(Collected data)
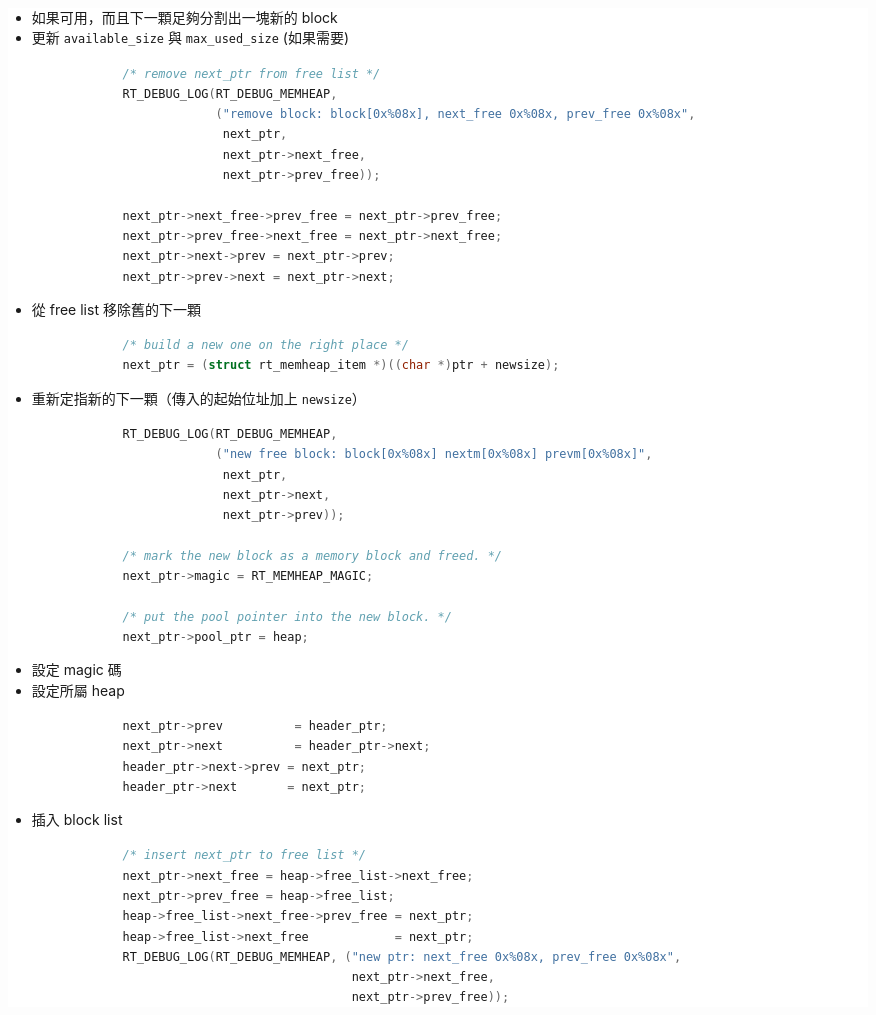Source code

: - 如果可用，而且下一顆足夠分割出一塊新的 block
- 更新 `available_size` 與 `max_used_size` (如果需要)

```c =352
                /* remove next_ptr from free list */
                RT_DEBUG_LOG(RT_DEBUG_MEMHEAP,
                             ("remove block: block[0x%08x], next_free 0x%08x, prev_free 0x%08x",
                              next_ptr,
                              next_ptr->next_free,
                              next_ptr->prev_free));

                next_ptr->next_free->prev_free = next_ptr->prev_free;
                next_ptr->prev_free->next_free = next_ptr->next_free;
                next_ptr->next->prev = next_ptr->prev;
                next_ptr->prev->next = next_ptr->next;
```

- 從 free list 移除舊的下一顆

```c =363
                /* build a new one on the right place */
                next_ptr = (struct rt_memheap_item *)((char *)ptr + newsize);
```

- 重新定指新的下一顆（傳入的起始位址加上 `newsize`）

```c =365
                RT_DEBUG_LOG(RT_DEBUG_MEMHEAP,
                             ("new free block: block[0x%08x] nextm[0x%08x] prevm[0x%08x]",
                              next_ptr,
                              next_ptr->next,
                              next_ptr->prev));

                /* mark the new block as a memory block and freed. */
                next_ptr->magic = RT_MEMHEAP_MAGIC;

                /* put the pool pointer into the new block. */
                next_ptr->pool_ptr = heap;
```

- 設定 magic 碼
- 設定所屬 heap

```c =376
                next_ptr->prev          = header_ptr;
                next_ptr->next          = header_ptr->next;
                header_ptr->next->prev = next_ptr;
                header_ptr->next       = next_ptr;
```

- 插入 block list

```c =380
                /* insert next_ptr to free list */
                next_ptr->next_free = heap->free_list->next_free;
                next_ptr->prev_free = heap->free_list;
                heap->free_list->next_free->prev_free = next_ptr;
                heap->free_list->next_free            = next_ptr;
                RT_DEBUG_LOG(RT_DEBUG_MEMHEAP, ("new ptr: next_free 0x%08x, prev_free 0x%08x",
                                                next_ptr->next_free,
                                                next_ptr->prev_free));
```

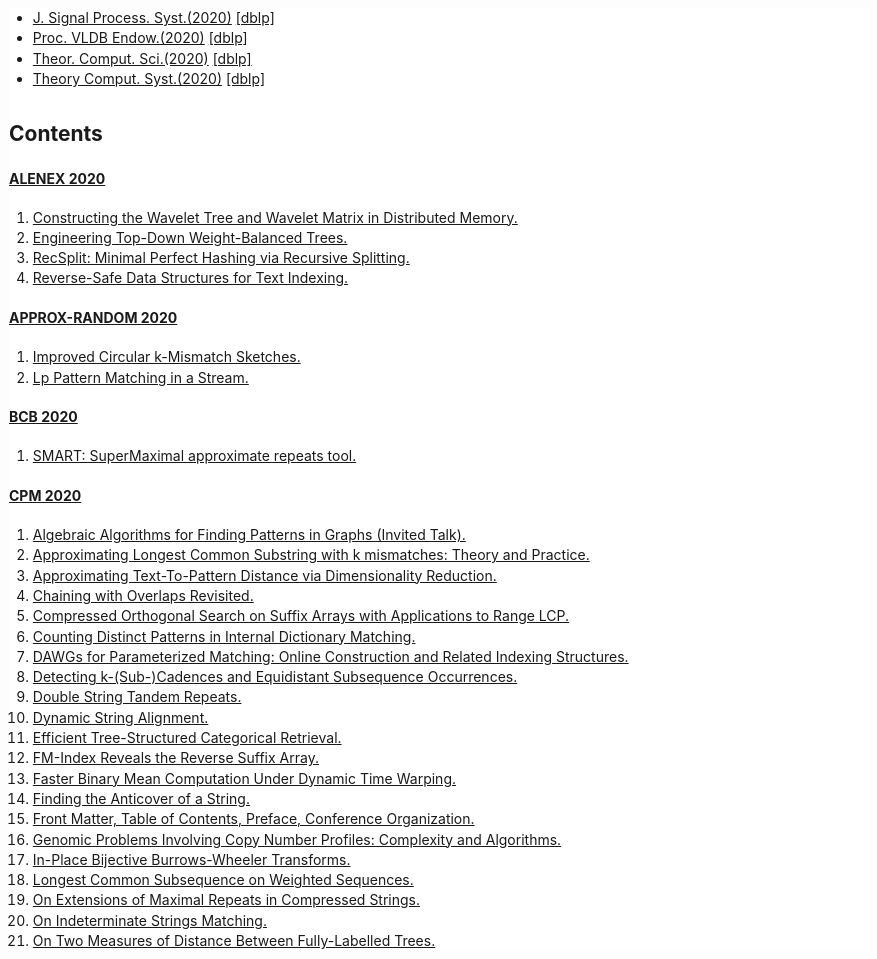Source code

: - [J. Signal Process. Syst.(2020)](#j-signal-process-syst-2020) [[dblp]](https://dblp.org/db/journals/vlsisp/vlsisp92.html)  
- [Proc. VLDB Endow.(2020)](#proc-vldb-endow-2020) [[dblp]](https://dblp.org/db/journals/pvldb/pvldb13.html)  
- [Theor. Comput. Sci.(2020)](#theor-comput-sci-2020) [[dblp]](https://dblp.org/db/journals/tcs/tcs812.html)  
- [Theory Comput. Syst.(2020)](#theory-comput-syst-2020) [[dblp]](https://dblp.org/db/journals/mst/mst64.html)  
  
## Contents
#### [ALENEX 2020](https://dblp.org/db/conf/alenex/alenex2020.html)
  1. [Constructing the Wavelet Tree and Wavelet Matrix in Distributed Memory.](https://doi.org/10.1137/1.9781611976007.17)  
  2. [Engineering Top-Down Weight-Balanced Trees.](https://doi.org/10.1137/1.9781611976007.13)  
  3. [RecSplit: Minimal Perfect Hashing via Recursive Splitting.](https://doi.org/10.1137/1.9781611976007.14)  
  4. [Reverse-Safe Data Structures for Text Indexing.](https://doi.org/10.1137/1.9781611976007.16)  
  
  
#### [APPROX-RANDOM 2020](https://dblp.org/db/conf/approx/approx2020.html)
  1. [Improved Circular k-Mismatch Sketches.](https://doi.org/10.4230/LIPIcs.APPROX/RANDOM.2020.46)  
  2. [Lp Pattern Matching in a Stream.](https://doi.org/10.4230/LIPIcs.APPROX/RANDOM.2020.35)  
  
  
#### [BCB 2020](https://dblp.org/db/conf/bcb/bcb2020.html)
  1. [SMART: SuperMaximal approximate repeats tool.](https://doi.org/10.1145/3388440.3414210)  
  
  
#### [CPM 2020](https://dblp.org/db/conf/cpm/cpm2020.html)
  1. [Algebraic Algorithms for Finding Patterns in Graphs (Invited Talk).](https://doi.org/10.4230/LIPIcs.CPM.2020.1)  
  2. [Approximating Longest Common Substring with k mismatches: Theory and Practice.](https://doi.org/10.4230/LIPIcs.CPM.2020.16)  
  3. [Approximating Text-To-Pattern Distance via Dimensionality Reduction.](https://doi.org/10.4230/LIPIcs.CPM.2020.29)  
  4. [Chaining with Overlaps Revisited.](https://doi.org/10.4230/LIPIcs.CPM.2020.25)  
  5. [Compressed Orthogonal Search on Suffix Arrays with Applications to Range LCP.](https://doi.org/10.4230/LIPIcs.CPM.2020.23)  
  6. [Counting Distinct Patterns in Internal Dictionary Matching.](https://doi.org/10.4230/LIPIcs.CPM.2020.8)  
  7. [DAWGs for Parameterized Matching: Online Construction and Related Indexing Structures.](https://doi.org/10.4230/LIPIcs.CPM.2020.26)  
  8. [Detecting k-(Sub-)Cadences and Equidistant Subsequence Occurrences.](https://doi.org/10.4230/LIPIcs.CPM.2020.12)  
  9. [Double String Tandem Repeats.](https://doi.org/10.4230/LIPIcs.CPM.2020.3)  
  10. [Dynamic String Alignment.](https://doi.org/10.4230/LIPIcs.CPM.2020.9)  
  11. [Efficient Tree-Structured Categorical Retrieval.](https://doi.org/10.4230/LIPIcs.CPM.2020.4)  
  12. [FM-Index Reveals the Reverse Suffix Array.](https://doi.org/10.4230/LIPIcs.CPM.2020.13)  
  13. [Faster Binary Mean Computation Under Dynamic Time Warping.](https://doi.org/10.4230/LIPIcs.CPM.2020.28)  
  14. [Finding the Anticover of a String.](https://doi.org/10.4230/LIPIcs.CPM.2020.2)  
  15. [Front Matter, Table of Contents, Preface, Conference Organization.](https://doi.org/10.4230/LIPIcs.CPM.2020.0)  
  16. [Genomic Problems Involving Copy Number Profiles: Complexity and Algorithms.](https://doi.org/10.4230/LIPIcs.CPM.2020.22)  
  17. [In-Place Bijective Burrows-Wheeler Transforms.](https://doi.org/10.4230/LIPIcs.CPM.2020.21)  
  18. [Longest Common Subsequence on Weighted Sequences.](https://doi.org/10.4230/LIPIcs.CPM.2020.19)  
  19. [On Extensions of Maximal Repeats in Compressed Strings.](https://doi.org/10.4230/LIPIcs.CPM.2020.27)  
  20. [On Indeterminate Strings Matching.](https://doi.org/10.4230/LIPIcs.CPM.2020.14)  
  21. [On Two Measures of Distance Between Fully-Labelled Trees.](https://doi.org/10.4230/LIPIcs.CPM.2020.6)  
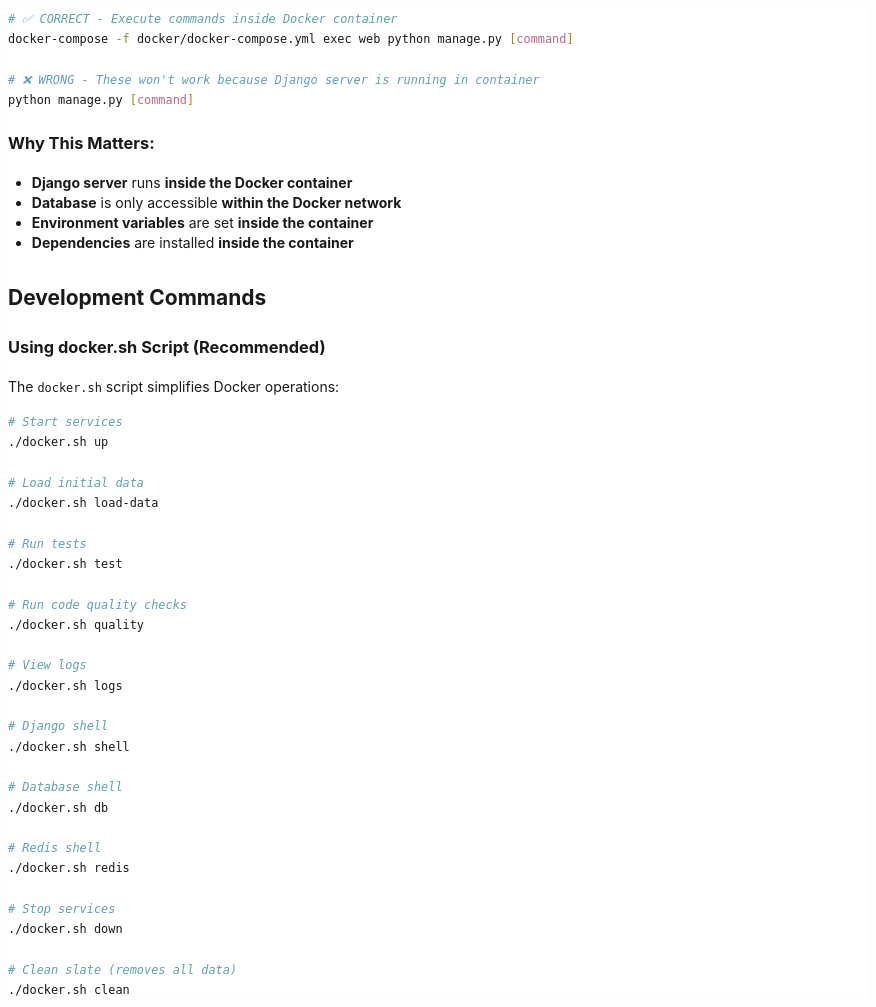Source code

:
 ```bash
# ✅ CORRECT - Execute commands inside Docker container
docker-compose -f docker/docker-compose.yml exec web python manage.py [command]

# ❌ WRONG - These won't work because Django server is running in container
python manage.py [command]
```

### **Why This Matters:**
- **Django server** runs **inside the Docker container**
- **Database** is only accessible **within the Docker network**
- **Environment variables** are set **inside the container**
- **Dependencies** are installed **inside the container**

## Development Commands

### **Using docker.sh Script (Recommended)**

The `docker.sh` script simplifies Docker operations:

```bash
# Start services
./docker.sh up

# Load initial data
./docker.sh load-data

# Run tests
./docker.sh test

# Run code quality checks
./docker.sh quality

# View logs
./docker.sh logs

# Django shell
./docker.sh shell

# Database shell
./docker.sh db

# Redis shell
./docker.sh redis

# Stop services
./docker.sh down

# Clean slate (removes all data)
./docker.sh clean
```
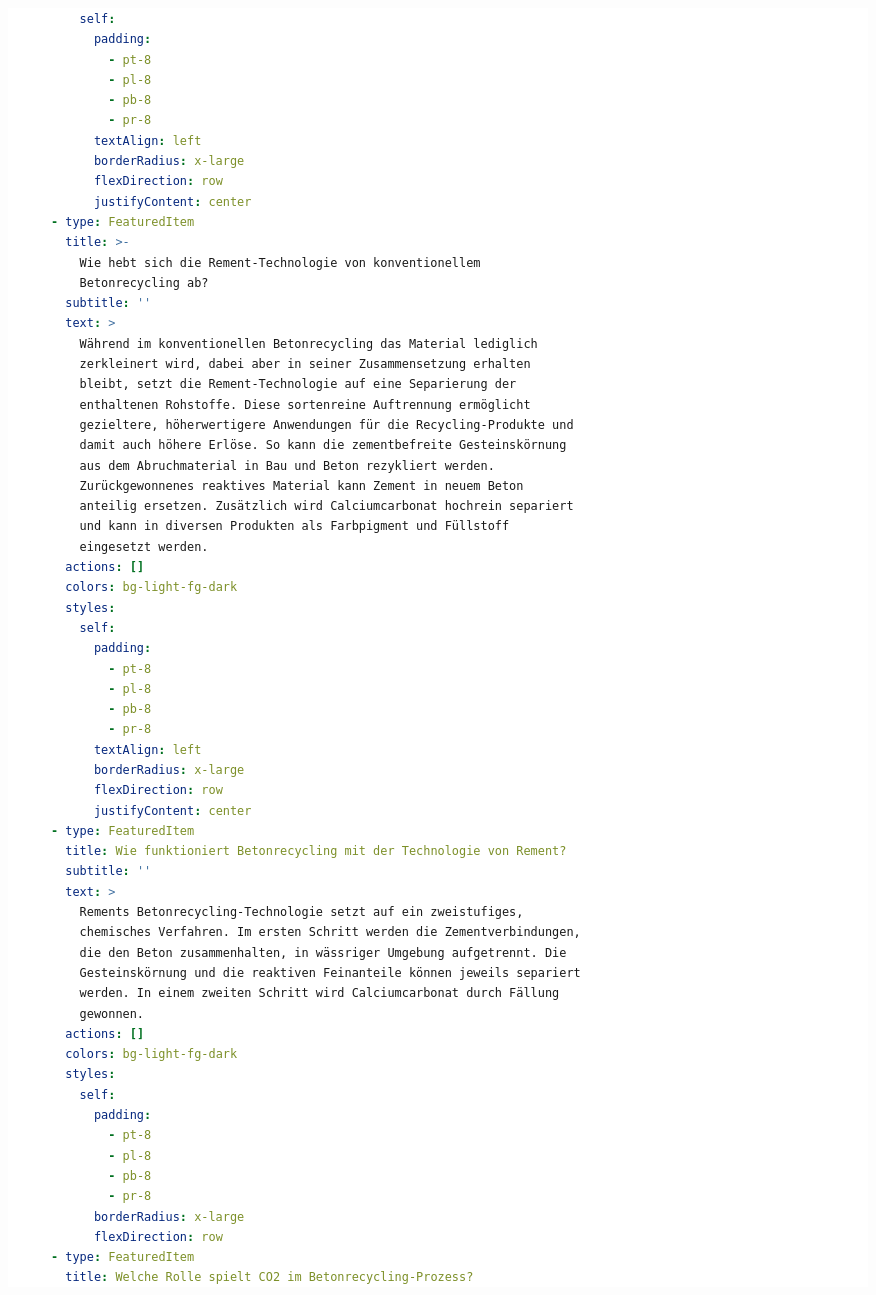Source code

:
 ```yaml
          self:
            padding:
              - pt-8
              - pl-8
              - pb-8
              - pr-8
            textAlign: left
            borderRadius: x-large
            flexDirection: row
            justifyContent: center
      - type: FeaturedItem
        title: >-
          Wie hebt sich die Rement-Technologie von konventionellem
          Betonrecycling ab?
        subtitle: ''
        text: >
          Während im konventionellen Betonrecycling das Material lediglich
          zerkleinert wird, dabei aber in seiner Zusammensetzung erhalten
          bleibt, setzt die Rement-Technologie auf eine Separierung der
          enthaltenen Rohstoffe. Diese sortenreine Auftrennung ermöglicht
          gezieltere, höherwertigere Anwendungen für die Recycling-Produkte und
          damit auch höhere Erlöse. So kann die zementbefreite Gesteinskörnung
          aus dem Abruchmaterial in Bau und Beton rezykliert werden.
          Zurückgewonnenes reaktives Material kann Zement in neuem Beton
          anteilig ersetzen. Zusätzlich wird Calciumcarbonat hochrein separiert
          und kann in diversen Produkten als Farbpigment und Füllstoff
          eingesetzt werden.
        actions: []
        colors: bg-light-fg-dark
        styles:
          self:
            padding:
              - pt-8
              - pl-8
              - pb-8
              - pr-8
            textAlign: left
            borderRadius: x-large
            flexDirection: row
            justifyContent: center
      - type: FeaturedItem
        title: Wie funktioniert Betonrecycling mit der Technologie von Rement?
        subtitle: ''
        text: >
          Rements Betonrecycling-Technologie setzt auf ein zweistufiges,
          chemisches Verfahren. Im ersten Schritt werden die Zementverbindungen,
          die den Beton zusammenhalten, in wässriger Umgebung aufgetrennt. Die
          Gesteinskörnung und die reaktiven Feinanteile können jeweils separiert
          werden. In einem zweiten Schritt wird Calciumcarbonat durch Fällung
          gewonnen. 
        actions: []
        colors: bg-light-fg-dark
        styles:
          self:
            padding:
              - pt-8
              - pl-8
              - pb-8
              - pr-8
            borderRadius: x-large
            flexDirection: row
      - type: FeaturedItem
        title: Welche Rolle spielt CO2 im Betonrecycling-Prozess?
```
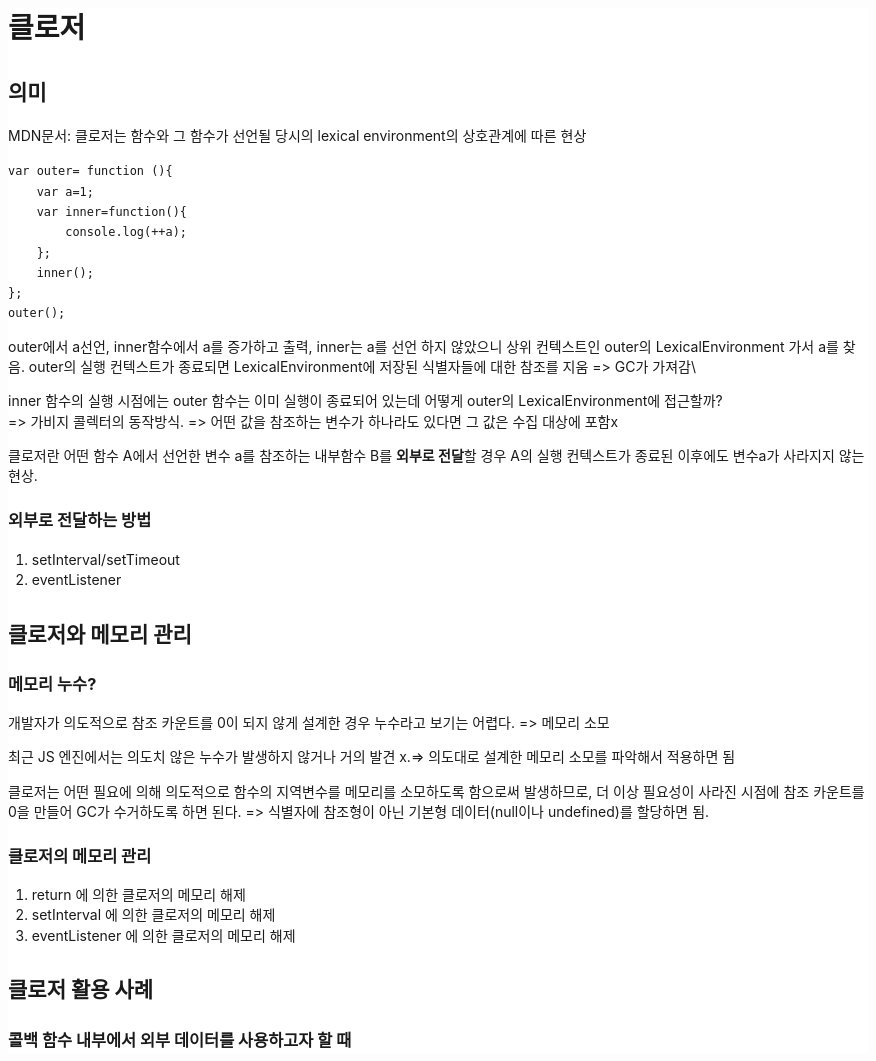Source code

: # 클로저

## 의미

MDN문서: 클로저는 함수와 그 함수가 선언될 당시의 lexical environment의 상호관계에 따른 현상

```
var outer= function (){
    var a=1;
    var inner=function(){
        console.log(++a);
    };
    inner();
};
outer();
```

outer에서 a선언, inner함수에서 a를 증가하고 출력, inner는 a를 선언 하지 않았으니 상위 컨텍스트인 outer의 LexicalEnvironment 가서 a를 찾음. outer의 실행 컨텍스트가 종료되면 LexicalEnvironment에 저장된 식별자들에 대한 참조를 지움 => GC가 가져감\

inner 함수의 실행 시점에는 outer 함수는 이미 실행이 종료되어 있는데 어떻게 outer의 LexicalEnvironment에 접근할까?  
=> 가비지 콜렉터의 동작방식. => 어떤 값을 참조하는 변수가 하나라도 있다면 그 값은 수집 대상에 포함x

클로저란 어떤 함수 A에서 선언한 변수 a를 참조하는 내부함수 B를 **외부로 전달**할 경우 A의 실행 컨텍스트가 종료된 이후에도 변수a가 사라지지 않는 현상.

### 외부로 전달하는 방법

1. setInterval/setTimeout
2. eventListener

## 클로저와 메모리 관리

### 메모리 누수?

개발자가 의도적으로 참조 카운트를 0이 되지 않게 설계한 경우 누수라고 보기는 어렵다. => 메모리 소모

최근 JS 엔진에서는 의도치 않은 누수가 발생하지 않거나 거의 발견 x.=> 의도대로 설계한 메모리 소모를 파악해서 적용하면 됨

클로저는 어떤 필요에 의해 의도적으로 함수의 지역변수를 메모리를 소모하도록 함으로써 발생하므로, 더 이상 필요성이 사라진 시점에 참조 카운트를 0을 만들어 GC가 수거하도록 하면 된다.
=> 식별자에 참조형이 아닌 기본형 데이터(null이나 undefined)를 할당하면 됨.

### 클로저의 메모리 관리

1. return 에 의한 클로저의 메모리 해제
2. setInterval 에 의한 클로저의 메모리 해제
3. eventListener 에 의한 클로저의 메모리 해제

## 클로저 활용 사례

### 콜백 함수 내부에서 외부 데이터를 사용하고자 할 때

### EXERCISE REQUIREMENTS:
Look through the entries and find each line that has the string "outer의". Copy those lines.

### COMPLETED EXERCISE:
outer에서 a선언, inner함수에서 a를 증가하고 출력, inner는 a를 선언 하지 않았으니 상위 컨텍스트인 outer의 LexicalEnvironment 가서 a를 찾음. outer의 실행 컨텍스트가 종료되면 LexicalEnvironment에 저장된 식별자들에 대한 참조를 지움 => GC가 가져감\
inner 함수의 실행 시점에는 outer 함수는 이미 실행이 종료되어 있는데 어떻게 outer의 LexicalEnvironment에 접근할까?  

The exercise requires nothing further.